I love the ocean. I'm really a mermaid so there's that. I grew up on the beach. I cannot remember a summer when I didn't sleep in the sand, whether it was in Florida, Virginia Beach or Acapulco. my absolute favorite thing to do in the ocean is to float on my back and stare at the sky. to me, this is the most relaxing and peaceful place I have ever been physically and mentally. my happy place. --switch gears-- two weeks ago a good friend was willing to be my therapist for a night. he listened to all my thoughts, fears, frustrations and worries about my sister going through chemotherapy. at the end of my rant he gave me a lot of advice. he told me that I need to commit to letting myself experience every single emotion that comes into my life during this journey. this really hit me. because there are TONS of emotions going on like sometimes the injustice gets to me and I get so angry that my sister, the healthiest woman I know of, has this horrible, sickly disease sometimes I feel somber as I think about what this cancer means for her and Derek's future sometimes I feel relaxed and forget about cancer for almost an entire day sometimes I feel like I can't do anything about anything so what's the point sometimes I feel so happy and that everything is okay and is going to be okay sometimes I feel sick leaving Sarah Kay because what if she will suddenly hurts and I'm not there sometimes I feel inadequate to be caring for my sister because of my fainting disorder sometimes I feel so happy when her, Derek and I watch funny videos and laugh together sometimes it hurts my heart to see my sister so weak and in pain and then through it all sometimes I catch myself smiling the entire day because I realize we are surrounded by so much love, from our family and friends and from the Heavens. I've begun to picture my happy place (floating in the ocean--see? I'm tying it all together) when I am overwhelmed with everything. I am also committing to feeling all these emotions flow through me. The ocean waves represent this crazy hard trial we are going through and right now I'm just floating.

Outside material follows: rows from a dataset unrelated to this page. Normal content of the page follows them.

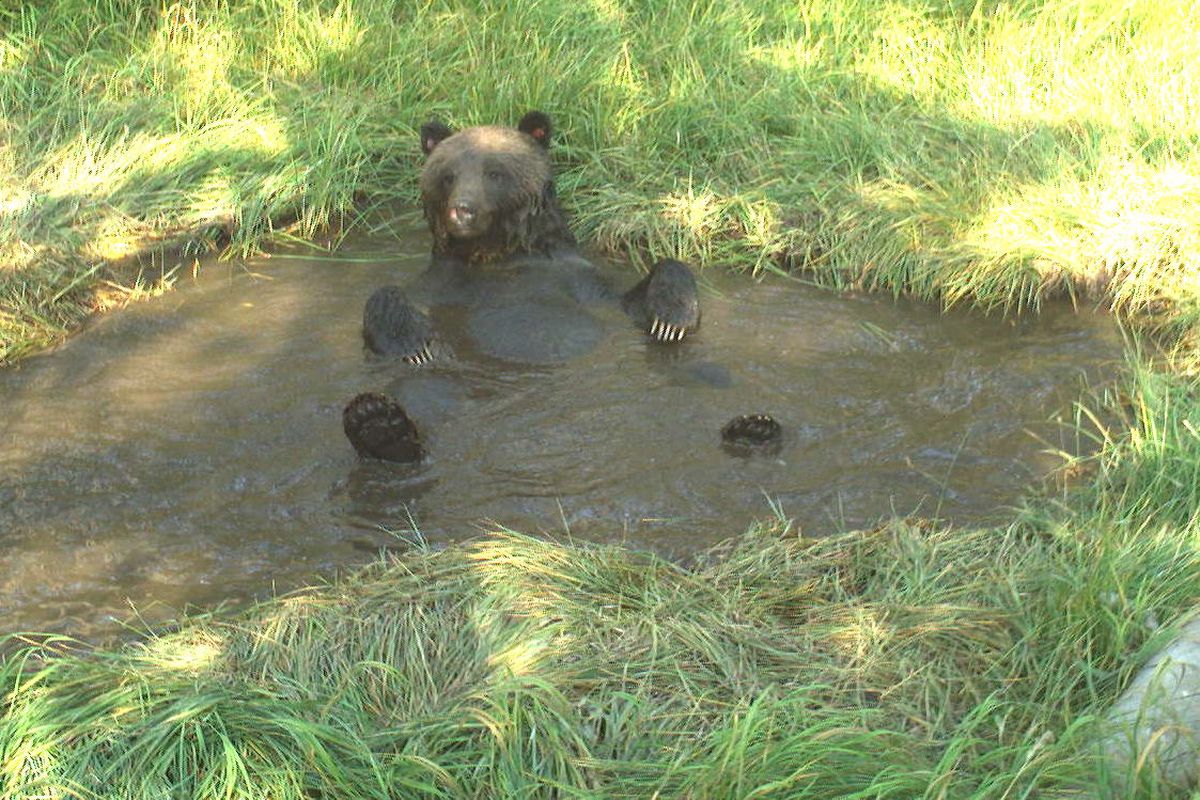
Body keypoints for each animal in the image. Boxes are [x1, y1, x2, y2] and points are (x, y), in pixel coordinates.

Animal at [343, 112, 700, 462]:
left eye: (494, 173)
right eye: (448, 175)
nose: (462, 211)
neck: (495, 253)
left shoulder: (577, 279)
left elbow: (635, 301)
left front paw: (671, 319)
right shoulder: (441, 283)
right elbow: (387, 301)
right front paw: (415, 343)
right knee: (421, 393)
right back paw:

I won't myself bottle them up inside anymore. It hurts not only me but the relationships I have with others. It honestly is just a huge mess when they all explode at once. I'm learning how to let go and let myself feel al of these emotions, good and bad. Each of the feelings that I'm experiencing are important because they each play a part in molding me into my best self.
so there's that. now back to the ocean, let's go to the beach!